I have a quick question, though. I won't be at risk of becoming a covered expatriate by way of my earnings or assets, so the only likelihood I have is the "fail to certify" method. Obviously, I plan to certify that yes, I have complied, and in my mind I will have. I have always submitted my tax returns and I plan to get up to date with delinquent FBARs in the next few days.

So, let's say I get up to date, and next year I file my final return and my 8855, in which I certify that yes I have complied.

THEN, let's say, another year goes by and the IRS decides to audit me for whatever reason, and it's for a return still within the statue of limitations. Highly unlikely, but let's say it happens. They determine that I made a mistake and owe another $100 or something. Do I then become a covered expatriate by way of "certifying" something that, in the end, was not true?


----------



## Bevdeforges (Nov 16, 2007)

At the time that you "certified" you believed in good faith that you were fully compliant. While it's highly unlikely your returns would be chosen for audit (unless there is something "funny" about what you filed), a simple "mistake" (which you would be able to appeal or at least discuss before a final determination was made) does not constitute "non-compliance" - unless they show it was willful and done in order to evade paying your taxes. But for a paltry sum of $100 I really don't think you need to worry.
Cheers,
Bev


----------



## JustLurking (Mar 25, 2015)

lux83 said:


> ... Do I then become a covered expatriate by way of "certifying" something that, in the end, was not true?

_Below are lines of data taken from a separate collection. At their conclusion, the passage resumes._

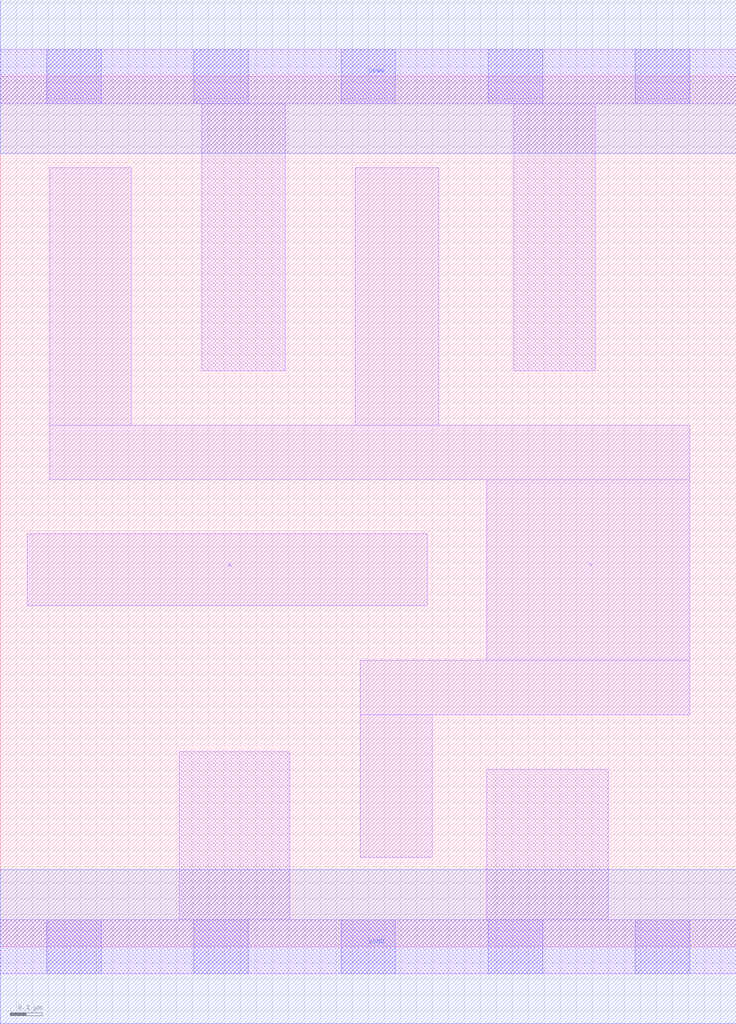
<source format=lef>
# Copyright 2020 The SkyWater PDK Authors
#
# Licensed under the Apache License, Version 2.0 (the "License");
# you may not use this file except in compliance with the License.
# You may obtain a copy of the License at
#
#     https://www.apache.org/licenses/LICENSE-2.0
#
# Unless required by applicable law or agreed to in writing, software
# distributed under the License is distributed on an "AS IS" BASIS,
# WITHOUT WARRANTIES OR CONDITIONS OF ANY KIND, either express or implied.
# See the License for the specific language governing permissions and
# limitations under the License.
#
# SPDX-License-Identifier: Apache-2.0

VERSION 5.7 ;
  NAMESCASESENSITIVE ON ;
  NOWIREEXTENSIONATPIN ON ;
  DIVIDERCHAR "/" ;
  BUSBITCHARS "[]" ;
UNITS
  DATABASE MICRONS 200 ;
END UNITS
PROPERTYDEFINITIONS
  MACRO maskLayoutSubType STRING ;
  MACRO prCellType STRING ;
  MACRO originalViewName STRING ;
END PROPERTYDEFINITIONS
MACRO sky130_fd_sc_hdll__clkinv_2
  CLASS CORE ;
  FOREIGN sky130_fd_sc_hdll__clkinv_2 ;
  ORIGIN  0.000000  0.000000 ;
  SIZE  2.300000 BY  2.720000 ;
  SYMMETRY X Y R90 ;
  SITE unithd ;
  PIN A
    ANTENNAGATEAREA  0.666000 ;
    DIRECTION INPUT ;
    USE SIGNAL ;
    PORT
      LAYER li1 ;
        RECT 0.085000 1.065000 1.335000 1.290000 ;
    END
  END A
  PIN VGND
    ANTENNADIFFAREA  0.241500 ;
    DIRECTION INOUT ;
    USE SIGNAL ;
    PORT
      LAYER met1 ;
        RECT 0.000000 -0.240000 2.300000 0.240000 ;
    END
  END VGND
  PIN VPWR
    ANTENNADIFFAREA  0.575000 ;
    DIRECTION INOUT ;
    USE SIGNAL ;
    PORT
      LAYER met1 ;
        RECT 0.000000 2.480000 2.300000 2.960000 ;
    END
  END VPWR
  PIN Y
    ANTENNADIFFAREA  0.728600 ;
    DIRECTION OUTPUT ;
    USE SIGNAL ;
    PORT
      LAYER li1 ;
        RECT 0.155000 1.460000 2.155000 1.630000 ;
        RECT 0.155000 1.630000 0.410000 2.435000 ;
        RECT 1.110000 1.630000 1.370000 2.435000 ;
        RECT 1.125000 0.280000 1.350000 0.725000 ;
        RECT 1.125000 0.725000 2.155000 0.895000 ;
        RECT 1.520000 0.895000 2.155000 1.460000 ;
    END
  END Y
  OBS
    LAYER li1 ;
      RECT 0.000000 -0.085000 2.300000 0.085000 ;
      RECT 0.000000  2.635000 2.300000 2.805000 ;
      RECT 0.560000  0.085000 0.905000 0.610000 ;
      RECT 0.630000  1.800000 0.890000 2.635000 ;
      RECT 1.520000  0.085000 1.900000 0.555000 ;
      RECT 1.605000  1.800000 1.860000 2.635000 ;
    LAYER mcon ;
      RECT 0.145000 -0.085000 0.315000 0.085000 ;
      RECT 0.145000  2.635000 0.315000 2.805000 ;
      RECT 0.605000 -0.085000 0.775000 0.085000 ;
      RECT 0.605000  2.635000 0.775000 2.805000 ;
      RECT 1.065000 -0.085000 1.235000 0.085000 ;
      RECT 1.065000  2.635000 1.235000 2.805000 ;
      RECT 1.525000 -0.085000 1.695000 0.085000 ;
      RECT 1.525000  2.635000 1.695000 2.805000 ;
      RECT 1.985000 -0.085000 2.155000 0.085000 ;
      RECT 1.985000  2.635000 2.155000 2.805000 ;
  END
  PROPERTY maskLayoutSubType "abstract" ;
  PROPERTY prCellType "standard" ;
  PROPERTY originalViewName "layout" ;
END sky130_fd_sc_hdll__clkinv_2

</source>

On my _distinctly amateur_ reading, no.

You become covered if you 'fail to certify', and this is not the same as certifying in good faith and then later finding a mistake. Even the IRS's much beloved penalty-of-perjury rider at the end of the 8854 includes the clause "... and _to the best of my knowledge and belief_, it is true, correct, and complete."


----------



## celticweb (Mar 26, 2016)

Actually this did concern me too and I went searching online for information and Phil Hodgen actually had a blog post about it

HodgenLaw PC - International Tax

Not sure if links work here otherwise search for phil hodgen Audits and the Certification Test

I think it's true to say a normal error shouldn't make a difference, a major audit might be another story.

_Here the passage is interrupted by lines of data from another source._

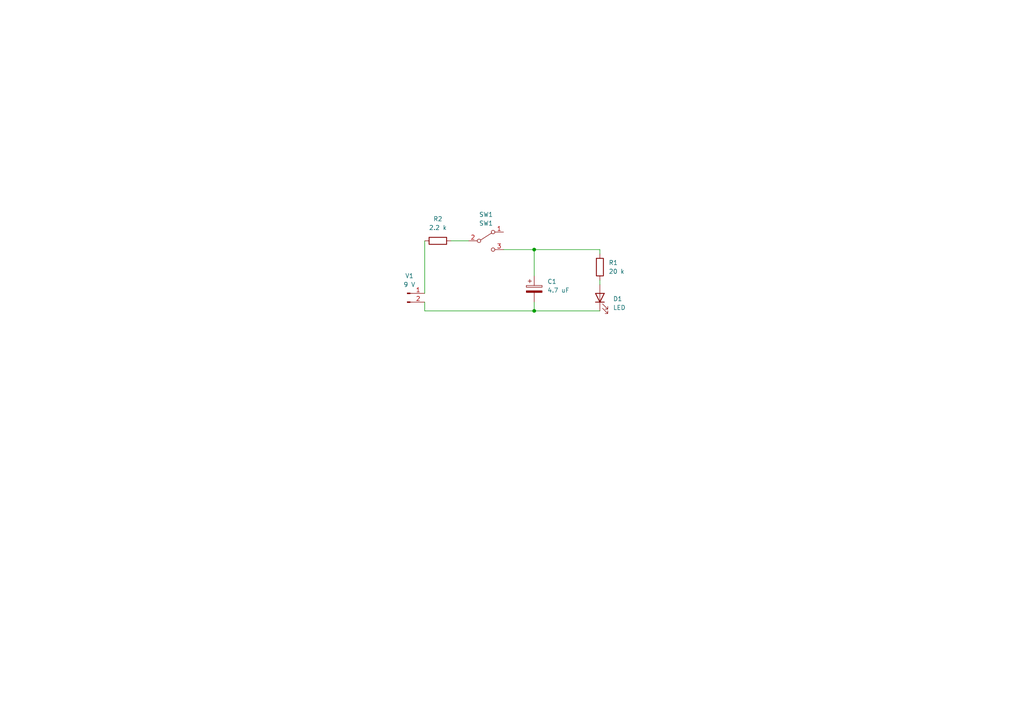
<source format=kicad_sch>
(kicad_sch (version 20211123) (generator eeschema)

  (uuid 2a304b7b-8233-464b-8b2e-687ef9029b90)

  (paper "A4")

  

  (junction (at 154.94 72.39) (diameter 0) (color 0 0 0 0)
    (uuid a3f9b4f3-f2f2-4dc8-a785-fc26be82ea02)
  )
  (junction (at 154.94 90.17) (diameter 0) (color 0 0 0 0)
    (uuid abab2ffe-1b66-4b46-ba0f-e92ce03a3369)
  )

  (wire (pts (xy 173.99 72.39) (xy 173.99 73.66))
    (stroke (width 0) (type default) (color 0 0 0 0))
    (uuid 2660c5fc-611a-443c-9ee8-3c5052a2e691)
  )
  (wire (pts (xy 173.99 81.28) (xy 173.99 82.55))
    (stroke (width 0) (type default) (color 0 0 0 0))
    (uuid 2dffbd84-ebb3-4dfa-ba9f-4b5e7157e3b2)
  )
  (wire (pts (xy 154.94 90.17) (xy 173.99 90.17))
    (stroke (width 0) (type default) (color 0 0 0 0))
    (uuid 34095f53-150d-4139-bbdc-899b67067908)
  )
  (wire (pts (xy 154.94 72.39) (xy 173.99 72.39))
    (stroke (width 0) (type default) (color 0 0 0 0))
    (uuid 3d1fb89e-fe9e-4dd2-af9f-679fb1623434)
  )
  (wire (pts (xy 154.94 87.63) (xy 154.94 90.17))
    (stroke (width 0) (type default) (color 0 0 0 0))
    (uuid 4bb31007-8d11-4ea6-8b37-188de76a01e7)
  )
  (wire (pts (xy 130.81 69.85) (xy 135.89 69.85))
    (stroke (width 0) (type default) (color 0 0 0 0))
    (uuid 6abf2aae-c148-4301-9562-8c7a6b69914e)
  )
  (wire (pts (xy 146.05 72.39) (xy 154.94 72.39))
    (stroke (width 0) (type default) (color 0 0 0 0))
    (uuid 78146618-6cb0-4d86-bd63-fb73af480543)
  )
  (wire (pts (xy 123.19 87.63) (xy 123.19 90.17))
    (stroke (width 0) (type default) (color 0 0 0 0))
    (uuid 7b519e5d-7a26-4688-a134-214ff2ca8b92)
  )
  (wire (pts (xy 154.94 72.39) (xy 154.94 80.01))
    (stroke (width 0) (type default) (color 0 0 0 0))
    (uuid 9ada717e-3dac-4548-966c-d70220759a95)
  )
  (wire (pts (xy 123.19 69.85) (xy 123.19 85.09))
    (stroke (width 0) (type default) (color 0 0 0 0))
    (uuid a6fbf3ed-e40b-404b-9df1-4e6e3aba5f49)
  )
  (wire (pts (xy 123.19 90.17) (xy 154.94 90.17))
    (stroke (width 0) (type default) (color 0 0 0 0))
    (uuid cd265921-ca4b-403c-997c-b112b1385564)
  )

  (symbol (lib_id "Switch:SW_SPDT") (at 140.97 69.85 0) (unit 1)
    (in_bom yes) (on_board yes) (fields_autoplaced)
    (uuid 4d0c4308-1685-432c-91e9-0e93565a1732)
    (property "Reference" "SW1" (id 0) (at 140.97 62.23 0))
    (property "Value" "SW1" (id 1) (at 140.97 64.77 0))
    (property "Footprint" "Button_Switch_THT:SW_E-Switch_EG1224_SPDT_Angled" (id 2) (at 140.97 69.85 0)
      (effects (font (size 1.27 1.27)) hide)
    )
    (property "Datasheet" "~" (id 3) (at 140.97 69.85 0)
      (effects (font (size 1.27 1.27)) hide)
    )
    (pin "1" (uuid 168540e2-324e-497c-97c1-4df3453458b3))
    (pin "2" (uuid 5e2228ec-23b9-4d22-9d0e-645622df90d0))
    (pin "3" (uuid efbdb69c-bc8a-4193-8067-32d56775bff4))
  )

  (symbol (lib_id "Device:C_Polarized") (at 154.94 83.82 0) (unit 1)
    (in_bom yes) (on_board yes) (fields_autoplaced)
    (uuid 4f0f0b83-41c1-4426-ade8-ba107eb11445)
    (property "Reference" "C1" (id 0) (at 158.75 81.6609 0)
      (effects (font (size 1.27 1.27)) (justify left))
    )
    (property "Value" "4.7 uF" (id 1) (at 158.75 84.2009 0)
      (effects (font (size 1.27 1.27)) (justify left))
    )
    (property "Footprint" "Capacitor_THT:C_Radial_D5.0mm_H5.0mm_P2.00mm" (id 2) (at 155.9052 87.63 0)
      (effects (font (size 1.27 1.27)) hide)
    )
    (property "Datasheet" "~" (id 3) (at 154.94 83.82 0)
      (effects (font (size 1.27 1.27)) hide)
    )
    (pin "1" (uuid 34b12634-c111-48c2-9b00-fa03d966d148))
    (pin "2" (uuid c0236950-c391-4bbc-be9a-0de7aa6e4213))
  )

  (symbol (lib_id "Device:R") (at 127 69.85 270) (unit 1)
    (in_bom yes) (on_board yes) (fields_autoplaced)
    (uuid 55782b0d-ed28-418e-aa8a-d1e9ba0b16a7)
    (property "Reference" "R2" (id 0) (at 127 63.5 90))
    (property "Value" "2.2 k" (id 1) (at 127 66.04 90))
    (property "Footprint" "Resistor_THT:R_Axial_DIN0516_L15.5mm_D5.0mm_P20.32mm_Horizontal" (id 2) (at 127 68.072 90)
      (effects (font (size 1.27 1.27)) hide)
    )
    (property "Datasheet" "~" (id 3) (at 127 69.85 0)
      (effects (font (size 1.27 1.27)) hide)
    )
    (pin "1" (uuid 8f649b3c-d140-4f85-9670-4ded44112dc6))
    (pin "2" (uuid 6b13aeb5-0b75-4ebb-9b49-cd63f8700c15))
  )

  (symbol (lib_id "Device:R") (at 173.99 77.47 0) (unit 1)
    (in_bom yes) (on_board yes) (fields_autoplaced)
    (uuid 79f45e4f-8c34-41f0-a873-d9c33cfc9e9f)
    (property "Reference" "R1" (id 0) (at 176.53 76.1999 0)
      (effects (font (size 1.27 1.27)) (justify left))
    )
    (property "Value" "20 k" (id 1) (at 176.53 78.7399 0)
      (effects (font (size 1.27 1.27)) (justify left))
    )
    (property "Footprint" "Resistor_THT:R_Axial_DIN0516_L15.5mm_D5.0mm_P20.32mm_Horizontal" (id 2) (at 172.212 77.47 90)
      (effects (font (size 1.27 1.27)) hide)
    )
    (property "Datasheet" "~" (id 3) (at 173.99 77.47 0)
      (effects (font (size 1.27 1.27)) hide)
    )
    (pin "1" (uuid 3563e08e-c047-4916-a7fa-3c1512177922))
    (pin "2" (uuid e9bc74ef-aacc-4ac9-af6f-427cbbfb15a8))
  )

  (symbol (lib_id "Connector:Conn_01x02_Male") (at 118.11 85.09 0) (unit 1)
    (in_bom yes) (on_board yes) (fields_autoplaced)
    (uuid 808cd964-f266-485f-97c5-eea566a1dfa9)
    (property "Reference" "V1" (id 0) (at 118.745 80.01 0))
    (property "Value" "9 V" (id 1) (at 118.745 82.55 0))
    (property "Footprint" "Connector_JST:JST_PH_B2B-PH-K_1x02_P2.00mm_Vertical" (id 2) (at 118.11 85.09 0)
      (effects (font (size 1.27 1.27)) hide)
    )
    (property "Datasheet" "~" (id 3) (at 118.11 85.09 0)
      (effects (font (size 1.27 1.27)) hide)
    )
    (pin "1" (uuid 8e4d3462-ed96-4ee0-898b-560140067d28))
    (pin "2" (uuid f97b36bf-4005-4f70-88f2-c4fa99f3a450))
  )

  (symbol (lib_id "Device:LED") (at 173.99 86.36 90) (unit 1)
    (in_bom yes) (on_board yes) (fields_autoplaced)
    (uuid c2fe0192-5538-429b-a907-fc70844313fe)
    (property "Reference" "D1" (id 0) (at 177.8 86.6774 90)
      (effects (font (size 1.27 1.27)) (justify right))
    )
    (property "Value" "LED" (id 1) (at 177.8 89.2174 90)
      (effects (font (size 1.27 1.27)) (justify right))
    )
    (property "Footprint" "LED_THT:LED_D5.0mm" (id 2) (at 173.99 86.36 0)
      (effects (font (size 1.27 1.27)) hide)
    )
    (property "Datasheet" "~" (id 3) (at 173.99 86.36 0)
      (effects (font (size 1.27 1.27)) hide)
    )
    (pin "1" (uuid 491e074d-4d00-4de9-ae0e-01364316a8a6))
    (pin "2" (uuid 069415e6-f9bd-49b3-92bb-82fb56b55ea9))
  )

  (sheet_instances
    (path "/" (page "1"))
  )

  (symbol_instances
    (path "/4f0f0b83-41c1-4426-ade8-ba107eb11445"
      (reference "C1") (unit 1) (value "4.7 uF") (footprint "Capacitor_THT:C_Radial_D5.0mm_H5.0mm_P2.00mm")
    )
    (path "/c2fe0192-5538-429b-a907-fc70844313fe"
      (reference "D1") (unit 1) (value "LED") (footprint "LED_THT:LED_D5.0mm")
    )
    (path "/79f45e4f-8c34-41f0-a873-d9c33cfc9e9f"
      (reference "R1") (unit 1) (value "20 k") (footprint "Resistor_THT:R_Axial_DIN0516_L15.5mm_D5.0mm_P20.32mm_Horizontal")
    )
    (path "/55782b0d-ed28-418e-aa8a-d1e9ba0b16a7"
      (reference "R2") (unit 1) (value "2.2 k") (footprint "Resistor_THT:R_Axial_DIN0516_L15.5mm_D5.0mm_P20.32mm_Horizontal")
    )
    (path "/4d0c4308-1685-432c-91e9-0e93565a1732"
      (reference "SW1") (unit 1) (value "SW1") (footprint "Button_Switch_THT:SW_E-Switch_EG1224_SPDT_Angled")
    )
    (path "/808cd964-f266-485f-97c5-eea566a1dfa9"
      (reference "V1") (unit 1) (value "9 V") (footprint "Connector_JST:JST_PH_B2B-PH-K_1x02_P2.00mm_Vertical")
    )
  )
)

</source>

so in a sense i am glad that I was very thorough with my returns and had such good records even though lots of folks said just make good faith guesses, i made sure i used all figures from actual sources.


----------



## lux83 (May 20, 2016)

It's funny, because I can see how all possibilities are logical and true, which perhaps is the best example of how illogical and confusing this process can be. Interesting topic, nonetheless. Thanks everyone for your thoughts..


----------